The National Significant Wildland Fire Potential Outlook issued December 1 by the Predictive Services section at the National Interagency Fire Center predicts wildfire potential will be higher than normal in the Southern Plains through March, 2021. This will include portions of Texas, Oklahoma, and Kansas. Most of the southwest one-quarter of the United States is currently experiencing abnormally dry or drought conditions.
The data from NIFC shown here represents the cumulative forecasts of the ten Geographic Area Predictive Services Units and the National Predictive Services Unit.
- An excerpt from the NIFC narrative report for the next several months;
- More of NIFC’s monthly graphical outlooks;
- NOAA’s three-month temperature and precipitation forecasts;
- Drought Monitor;
- Keetch-Byram Drought Index.
“La Niña and current fuel conditions remain the principal drivers of significant fire potential into spring. Drought conditions are expected to continue for much of California, the Great Basin, and the Southwest into the winter with drying expected to increase across portions of the southern Plains and Southeast. Offshore wind events will continue to be a concern across southern California in December given the dry fuels and lack of forecast precipitation through early December. Wind events may also drive short duration large fire activity in portions of the Great Basin, Southwest, and northern California, especially at lower elevations.
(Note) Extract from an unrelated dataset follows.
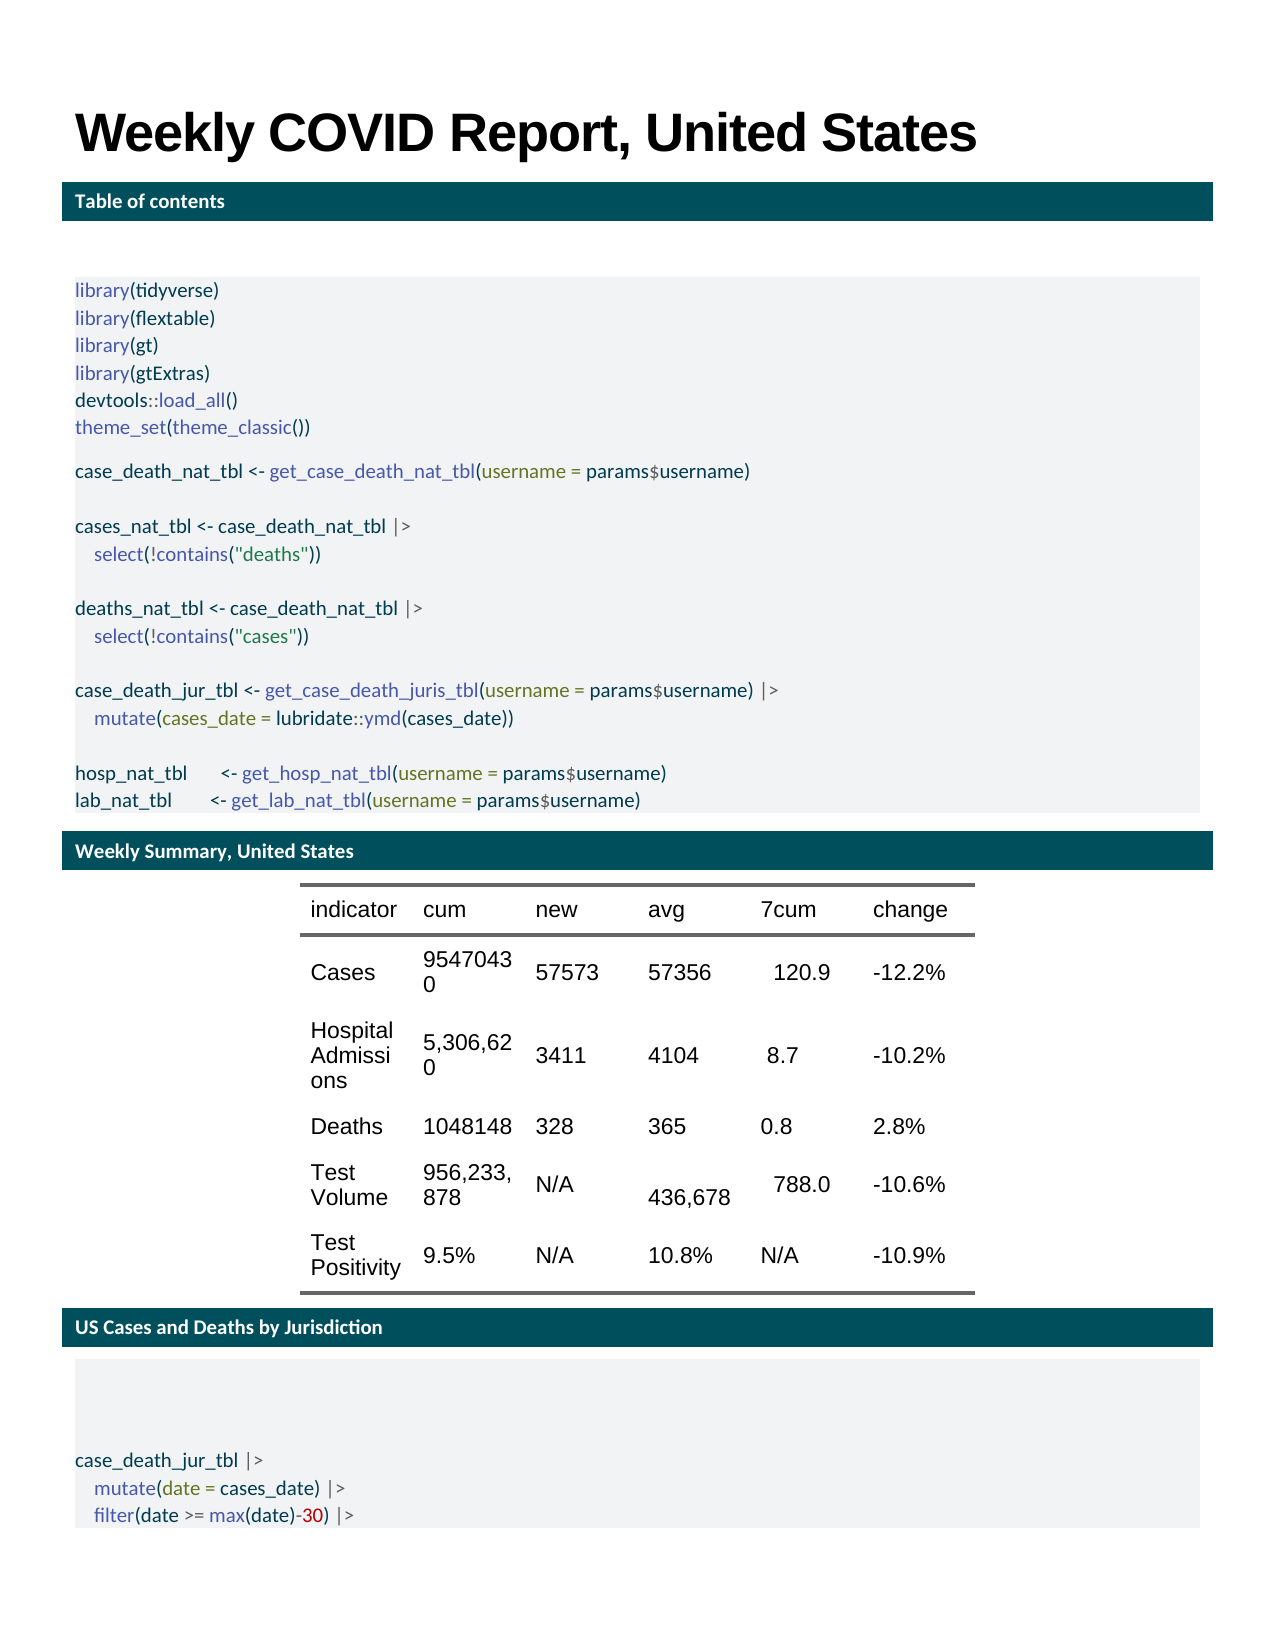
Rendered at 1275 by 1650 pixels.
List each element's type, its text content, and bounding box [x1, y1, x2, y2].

table_cell Hospital Admissions [300, 1008, 412, 1104]
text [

“Warmer and drier than normal conditions are expected across the southern tier of the US this winter and into spring due to La Niña and other large-scale climate forcing. As a result, drought intensification and expansion across portions of the Plains, Southwest, southern California, Texas, and along the Gulf coast into Georgia are likely. Above normal significant fire potential is forecast in portions of the Southwest, southern and central Plains, and the Southern Area, especially near the Gulf and Atlantic coasts this winter into spring due to these warmer and drier conditions. Strong wind and low relative humidity (RH) events could occasionally increase significant fire potential in portions of the Great Basin as well.”